Run the following command on both nodes:
sudo systemctl enable pcsd
sudo systemctl start pcsd
Install the FCI resource agent for SQL Server. Run the following command on both nodes:
sudo apt-get install mssql-server-ha
On one of the nodes, create the cluster:
sudo pcs cluster auth <hostname1 hostname2 …> -u hacluster
sudo pcs cluster setup –name
sudo pcs cluster start --all
Modify the following /etc/corosync/corosync.conf file on both devices:
totem {
version: 2
cluster_name: sql
secauth: off
transport:udpu
interface {
ringnumber: 0
bindnetaddr: <network IP address>
broadcast: yes
mcastport: 5405
}
}
nodelist {
node {
ring0_addr: <IPAddress1>
name: <hostname1>
nodeid: 1
}
node {
ring0_addr: <IPAddress2>
name: <hostname2>
nodeid: 2
}
}
quorum {
provider: corosync_votequorum
two_node: 1
wait_for_all: 1
last_man_standing: 1
auto_tie_breaker: 0
}
Disable Fencing on both nodes:
sudo pcs property set stonith-enabled=false
sudo pcs property set start-failure-is-fatal=false
Then restart corosync and start pacemaker on both nodes:
sudo systemctl restart corosync
sudo systemctl start pacemaker
On either host, use the command crm status to see the cluster come online:
sudo crm status
Configure the cluster resources for SQL Server, FileSystem and virtual IP resources and push the
configuration to the cluster:
sudo pcs cluster cib cfg
sudo pcs -f cfg resource create mssqlha ocf:mssql:fci op defaults timeout=60s
sudo pcs -f cfg resource create virtualip ocf:heartbeat:IPaddr2 ip=<floating IP>
sudo pcs -f cfg drbd_res ocf:linbit:drbd params drbd_resource=r0 op monitor interval=29s –master meta master-max=1 master-node-max=1 clone-max=2 clone-node-max=1 notify=true
sudo pcs -f cfg fs_res ocf:heartbeat:Filesystem params device=/dev/drbd0 directory=/var/sql fstype=ext4
sudo pcs -f cfg constraint colocation add fs_res drbd_res-master
sudo pcs -f cfg constraint colocation add virtualip mssqlha
sudo pcs -f cfg constraint colocation add fs_res mssqlha
sudo pcs -f cfg constraint order promote drbd_res-master then start fs_res
sudo pcs -f cfg constraint order start fs_res then start mssqlha
sudo pcs cluster cib-push cfg
Step 8: Test
Verify thatSQL Server is started:
sudo pcs status
You should see something like this:
Notice that everything is started and that the MSSQL server, virtualip, and file, DRBD master, and DRBD file system are all running on the same node. If this is not the case, there is a probably configuration mistake somewhere. If the SQL server did not start, there is another command that can give more details:
sudo crm_mon
This command refreshes status in real time and will also show errors at the bottom if resources failed to start. Press Ctrl-C to go back to the command line.

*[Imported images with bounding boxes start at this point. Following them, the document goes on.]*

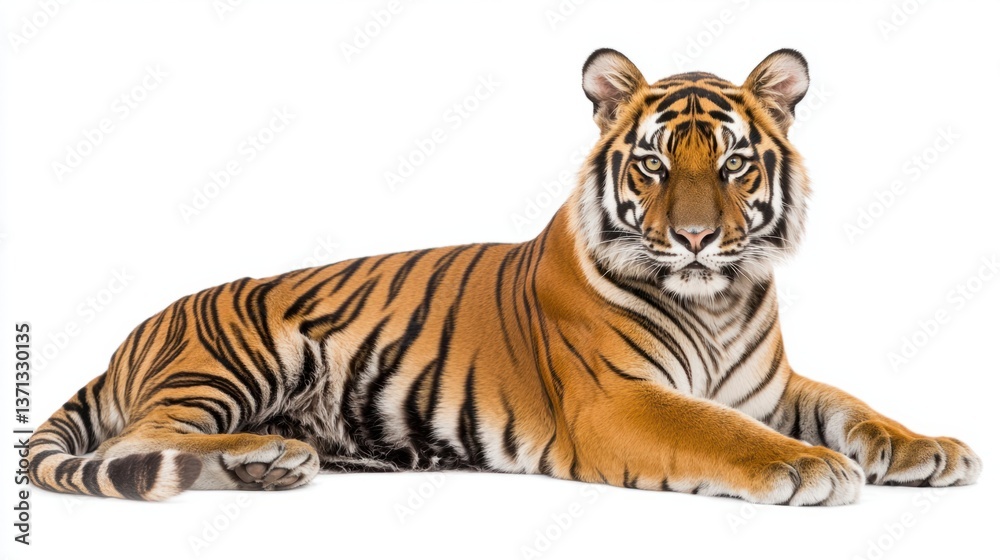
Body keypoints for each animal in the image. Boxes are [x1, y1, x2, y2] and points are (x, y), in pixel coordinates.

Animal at [28, 48, 981, 506]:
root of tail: (128, 339)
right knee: (135, 443)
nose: (698, 238)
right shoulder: (618, 399)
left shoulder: (770, 385)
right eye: (654, 166)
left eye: (734, 164)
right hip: (240, 357)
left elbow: (852, 406)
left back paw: (275, 464)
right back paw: (271, 453)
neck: (715, 299)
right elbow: (722, 432)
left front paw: (933, 449)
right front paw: (810, 466)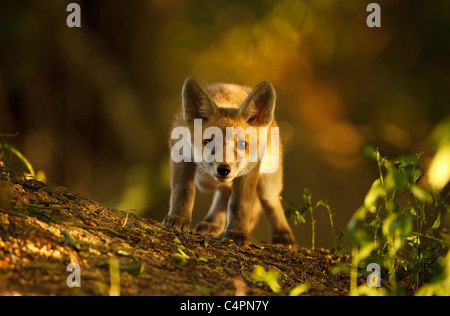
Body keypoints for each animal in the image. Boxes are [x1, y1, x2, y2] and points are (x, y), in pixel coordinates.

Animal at [162, 76, 296, 244]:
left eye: (242, 144)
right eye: (208, 142)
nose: (224, 169)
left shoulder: (250, 170)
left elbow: (240, 203)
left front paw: (237, 231)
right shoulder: (179, 154)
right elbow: (183, 190)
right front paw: (178, 217)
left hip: (268, 185)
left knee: (271, 203)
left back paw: (283, 234)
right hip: (206, 182)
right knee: (224, 195)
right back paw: (213, 223)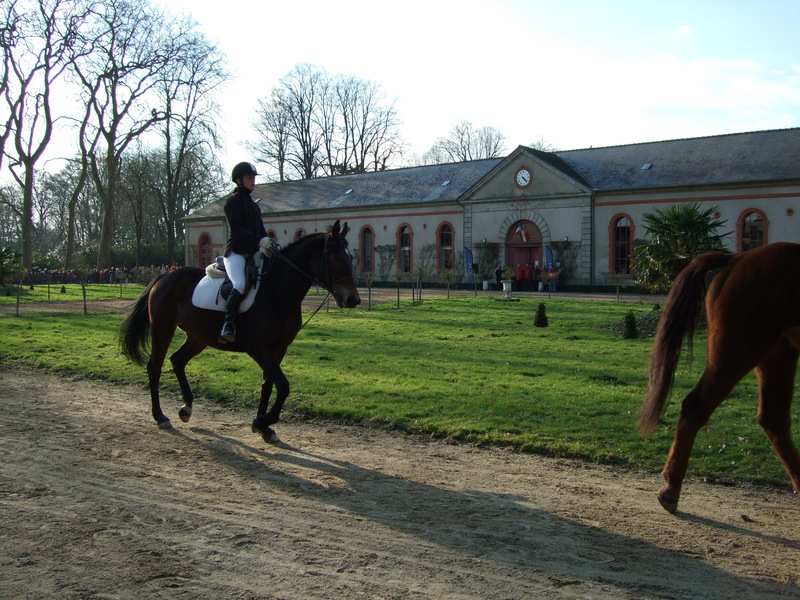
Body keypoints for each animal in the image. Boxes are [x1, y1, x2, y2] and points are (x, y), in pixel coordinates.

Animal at [117, 220, 360, 440]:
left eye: (350, 258)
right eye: (336, 258)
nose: (353, 299)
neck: (277, 292)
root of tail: (165, 277)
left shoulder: (279, 348)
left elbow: (268, 385)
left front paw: (264, 428)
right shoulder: (259, 349)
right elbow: (283, 385)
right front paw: (261, 422)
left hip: (198, 337)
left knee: (177, 360)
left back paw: (186, 408)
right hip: (163, 329)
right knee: (155, 367)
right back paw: (160, 416)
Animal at [640, 241, 800, 512]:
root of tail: (735, 259)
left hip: (776, 352)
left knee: (774, 418)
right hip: (739, 349)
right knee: (696, 406)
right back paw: (671, 489)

Once everything is running as above, the next step is to make sure you can login to the database and to test a failover. First log in to MSSQL:
sqlcmd -S localhost -U hacluster -P '<YourPassword>'
Next, create a new Database:
CREATE DATABASE TestDB
SELECT Name from sys.Databases
GO
You should see something like this:
Notice the new database you created listed at the bottom. Log out of MSSQL by typing quit to return to the command line.
Now it is time to test a failover. First monitor the cluster from the second server by running:
sudo crm_mon
Then on the first server break its connection to the cluster by stopping pacemaker:
sudo systemctl stop pacemaker
You will notice on the second server the cluster changing. The first server should show as disconnected and the second server will take over as master for DRBD. It should also take over the floating IP, DRBD file system, and MSSQL resources. If this does not occur, or if the SQL server does not start, there may be a configuration mistake.
Then on the first server, reconnect by starting pacemaker again:
sudo systemctl start pacemaker
On the second server you should see the first server become slave, but nothing else should change. Now repeat the steps above to connect to MSSQL on the second server, create a new DB, and view the databases available. You should see the TestDB database that you created on the first node, as well as the new one you just created (TestDB2, for example). Then return to the command line with the quit command.
Finally, monitor the cluster on the first server, while you stop and start pacemaker on the second. This should fail back over to the first server, which should be master and be in controller of DRBD, DRBD filesystem, and the floating IP, with the second server just a slave to DRBD. Again, log in to MSSQL on the first database and verify that both databases are there.